Background: In patients with chronic obstructive pulmonary disease, a restriction on maximum ventilatory capacity contributes to exercise limitation. It has been demonstrated that the diaphragm in COPD is relatively protected from fatigue during exercise. Because of expiratory flow limitation the abdominal muscles are activated early during exercise in COPD. This adds significantly to the work of breathing and may therefore contribute to exercise limitation. In healthy subjects, prior expiratory muscle fatigue has been shown itself to contribute to the development of quadriceps fatigue. It is not known whether fatigue of the abdominal muscles occurs during exercise in COPD.
Methods: Twitch gastric pressure (TwT10Pga), elicited by magnetic stimulation over the 10th thoracic vertebra and twitch transdiaphragmatic pressure (TwPdi), elicited by bilateral anterolateral magnetic phrenic nerve stimulation were measured before and after symptom-limited, incremental cycle ergometry in patients with COPD.
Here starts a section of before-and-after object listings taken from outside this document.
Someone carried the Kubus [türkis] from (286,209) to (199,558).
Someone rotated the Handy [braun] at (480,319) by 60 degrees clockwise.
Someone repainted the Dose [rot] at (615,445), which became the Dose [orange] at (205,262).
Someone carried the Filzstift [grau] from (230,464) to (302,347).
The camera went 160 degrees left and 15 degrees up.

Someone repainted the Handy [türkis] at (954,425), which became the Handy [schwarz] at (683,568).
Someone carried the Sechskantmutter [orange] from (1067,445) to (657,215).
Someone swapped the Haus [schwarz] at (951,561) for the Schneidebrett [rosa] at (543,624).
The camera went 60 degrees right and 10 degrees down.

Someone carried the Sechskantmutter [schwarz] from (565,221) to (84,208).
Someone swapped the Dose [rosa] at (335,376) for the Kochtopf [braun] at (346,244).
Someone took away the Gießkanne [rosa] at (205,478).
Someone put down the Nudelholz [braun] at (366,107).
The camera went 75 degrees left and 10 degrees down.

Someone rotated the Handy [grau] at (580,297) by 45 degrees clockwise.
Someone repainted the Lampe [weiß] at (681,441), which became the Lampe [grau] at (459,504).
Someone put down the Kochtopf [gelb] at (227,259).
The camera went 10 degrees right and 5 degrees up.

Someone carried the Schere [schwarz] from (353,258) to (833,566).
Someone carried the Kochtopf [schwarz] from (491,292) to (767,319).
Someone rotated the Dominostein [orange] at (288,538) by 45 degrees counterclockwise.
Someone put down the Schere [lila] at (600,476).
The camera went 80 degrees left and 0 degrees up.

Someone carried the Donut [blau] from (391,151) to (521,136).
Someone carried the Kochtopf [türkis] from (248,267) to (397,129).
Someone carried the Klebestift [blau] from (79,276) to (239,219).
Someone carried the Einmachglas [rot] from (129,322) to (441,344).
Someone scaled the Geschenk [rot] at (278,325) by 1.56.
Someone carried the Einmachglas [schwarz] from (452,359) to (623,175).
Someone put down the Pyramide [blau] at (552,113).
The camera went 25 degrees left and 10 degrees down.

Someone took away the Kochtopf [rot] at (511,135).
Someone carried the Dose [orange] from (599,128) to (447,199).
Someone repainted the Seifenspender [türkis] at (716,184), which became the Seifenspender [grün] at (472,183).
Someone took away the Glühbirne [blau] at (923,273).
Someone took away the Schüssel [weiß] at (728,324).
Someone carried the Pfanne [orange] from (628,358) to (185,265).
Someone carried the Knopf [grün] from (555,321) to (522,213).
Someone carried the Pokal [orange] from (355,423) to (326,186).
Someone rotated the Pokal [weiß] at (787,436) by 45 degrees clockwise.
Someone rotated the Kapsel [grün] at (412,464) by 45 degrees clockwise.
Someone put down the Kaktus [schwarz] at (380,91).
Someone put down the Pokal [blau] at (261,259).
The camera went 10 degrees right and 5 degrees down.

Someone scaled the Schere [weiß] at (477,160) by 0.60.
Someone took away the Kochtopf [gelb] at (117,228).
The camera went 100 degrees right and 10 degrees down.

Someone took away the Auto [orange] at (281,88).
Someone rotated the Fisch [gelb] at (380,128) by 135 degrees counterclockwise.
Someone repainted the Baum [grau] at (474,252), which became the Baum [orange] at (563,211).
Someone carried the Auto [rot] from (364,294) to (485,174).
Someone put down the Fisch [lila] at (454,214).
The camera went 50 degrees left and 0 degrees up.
Results: Twenty-three COPD patients, with a mean (SD) FEV1 40.8(23.1)% predicted, achieved a mean peak workload of 53.5(15.9) W. Following exercise, TwT10Pga fell from 51.3(27.1) cmH2O to 47.4(25.2) cmH2O (p = 0.011). TwPdi did not change significantly; pre 17.0(6.4) cmH2O post 17.5(5.9) cmH2O (p = 0.7). Fatiguers, defined as having a fall TwT10Pga > or = 10% had significantly worse lung gas transfer, but did not differ in other exercise parameters.
Conclusions: In patients with COPD, abdominal muscle but not diaphragm fatigue develops following symptom limited incremental cycle ergometry. Further work is needed to establish whether abdominal muscle fatigue is relevant to exercise limitation in COPD, perhaps indirectly through an effect on quadriceps fatigability.